A2 Functions Flashcards
Domain
The set of possible inputs (x values) for a function
Range
The set of possible outputs (y values) for a function
Types of function mappings
- One to one
- One to many
- Many to one
- Many to many
One to one mapping
Each input is mapped to exactly one input
One to many mapping
Each input may be mapped to two or more outputs
Many to one mapping
Two or more inputs may be mapped to the same output
Many to many mapping
Two or more inputs may be mapped to two or more outputs.
Define a ‘function’
A mapping where every input has exactly one output. Multiple inputs can have the same output.
When does the order of translations matter?
The order matters if the transformations are a stretch and a translation in the same direction.
What do you do if a many to one function’s inverse isn’t a function?
- Restrict the domain of the many to one function to turn in into a one to one function.
- This means the inverse function will also be a function.
On a graph, what represents the domain and the range?
X value is the domain
Y value is the range
How do you find the range of a function?
- Find the domain of its inverse function. That is the range of your function.
What does |f(x)| do to a graph, e.g. sin x?

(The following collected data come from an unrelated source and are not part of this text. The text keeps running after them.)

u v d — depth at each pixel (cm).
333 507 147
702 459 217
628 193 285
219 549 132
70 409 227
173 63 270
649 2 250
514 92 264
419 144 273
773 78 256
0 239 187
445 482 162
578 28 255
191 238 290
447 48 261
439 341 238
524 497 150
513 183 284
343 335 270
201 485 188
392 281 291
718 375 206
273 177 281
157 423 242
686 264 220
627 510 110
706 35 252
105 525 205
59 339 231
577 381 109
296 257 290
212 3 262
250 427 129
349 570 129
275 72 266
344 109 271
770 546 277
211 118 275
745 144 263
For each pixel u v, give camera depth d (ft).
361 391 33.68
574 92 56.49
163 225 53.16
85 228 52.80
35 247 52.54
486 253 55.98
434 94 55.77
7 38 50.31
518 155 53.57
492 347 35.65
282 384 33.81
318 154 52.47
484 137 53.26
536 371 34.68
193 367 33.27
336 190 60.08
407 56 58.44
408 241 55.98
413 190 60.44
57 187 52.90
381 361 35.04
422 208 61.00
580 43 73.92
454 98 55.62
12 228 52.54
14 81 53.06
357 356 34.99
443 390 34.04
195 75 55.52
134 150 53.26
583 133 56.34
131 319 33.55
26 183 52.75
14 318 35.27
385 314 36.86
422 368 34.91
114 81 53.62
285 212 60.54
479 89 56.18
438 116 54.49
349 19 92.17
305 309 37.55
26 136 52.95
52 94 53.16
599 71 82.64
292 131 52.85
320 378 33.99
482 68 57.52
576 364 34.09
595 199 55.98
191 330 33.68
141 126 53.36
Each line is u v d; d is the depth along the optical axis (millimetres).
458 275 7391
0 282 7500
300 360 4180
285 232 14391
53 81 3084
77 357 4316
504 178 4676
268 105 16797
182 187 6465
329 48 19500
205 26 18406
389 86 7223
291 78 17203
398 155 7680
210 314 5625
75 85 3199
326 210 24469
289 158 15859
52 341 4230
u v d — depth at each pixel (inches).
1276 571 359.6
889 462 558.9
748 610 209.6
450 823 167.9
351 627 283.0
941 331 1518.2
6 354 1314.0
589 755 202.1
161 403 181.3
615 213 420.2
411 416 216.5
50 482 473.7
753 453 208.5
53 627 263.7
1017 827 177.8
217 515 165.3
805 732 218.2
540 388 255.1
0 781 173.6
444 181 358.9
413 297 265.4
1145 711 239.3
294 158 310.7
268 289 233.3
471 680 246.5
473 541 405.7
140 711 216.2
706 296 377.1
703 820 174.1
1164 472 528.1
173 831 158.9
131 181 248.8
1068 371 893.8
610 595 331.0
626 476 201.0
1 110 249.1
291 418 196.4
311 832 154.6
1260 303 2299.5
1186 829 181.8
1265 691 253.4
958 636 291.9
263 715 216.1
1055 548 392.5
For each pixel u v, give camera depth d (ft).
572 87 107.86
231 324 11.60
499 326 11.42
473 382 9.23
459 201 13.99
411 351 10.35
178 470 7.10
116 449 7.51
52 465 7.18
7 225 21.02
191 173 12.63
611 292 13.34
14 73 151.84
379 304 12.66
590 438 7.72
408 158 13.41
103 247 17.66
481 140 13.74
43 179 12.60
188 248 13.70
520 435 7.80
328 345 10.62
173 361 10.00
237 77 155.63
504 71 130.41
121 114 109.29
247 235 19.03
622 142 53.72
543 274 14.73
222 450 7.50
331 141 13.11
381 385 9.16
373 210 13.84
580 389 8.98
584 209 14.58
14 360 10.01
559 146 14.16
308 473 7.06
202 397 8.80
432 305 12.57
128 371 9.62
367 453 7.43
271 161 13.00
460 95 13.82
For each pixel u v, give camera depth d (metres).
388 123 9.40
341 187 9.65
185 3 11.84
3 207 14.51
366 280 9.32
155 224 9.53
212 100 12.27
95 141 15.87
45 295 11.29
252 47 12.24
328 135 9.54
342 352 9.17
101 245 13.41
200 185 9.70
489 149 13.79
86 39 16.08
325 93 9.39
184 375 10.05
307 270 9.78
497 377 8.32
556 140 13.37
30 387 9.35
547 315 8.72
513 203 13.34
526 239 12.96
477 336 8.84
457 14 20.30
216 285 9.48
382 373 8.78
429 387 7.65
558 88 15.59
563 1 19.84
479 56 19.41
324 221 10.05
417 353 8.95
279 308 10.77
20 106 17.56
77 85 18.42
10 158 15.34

It means y values can no longer be negative. Any lines that cross the X axis are reflected perfectly back upward.
What does f(|x|) do to a graph, e.g. sin x?
It means negative values of x can no longer be inputted, so the part of the graph where x < 0, is reflected in the Y axis.
How to solve inequalities like:
|x + 4 | ≤ |x + 1|
Draw them out, then find the area that |x + 1| is above |x+4| (y axis), and that is your region.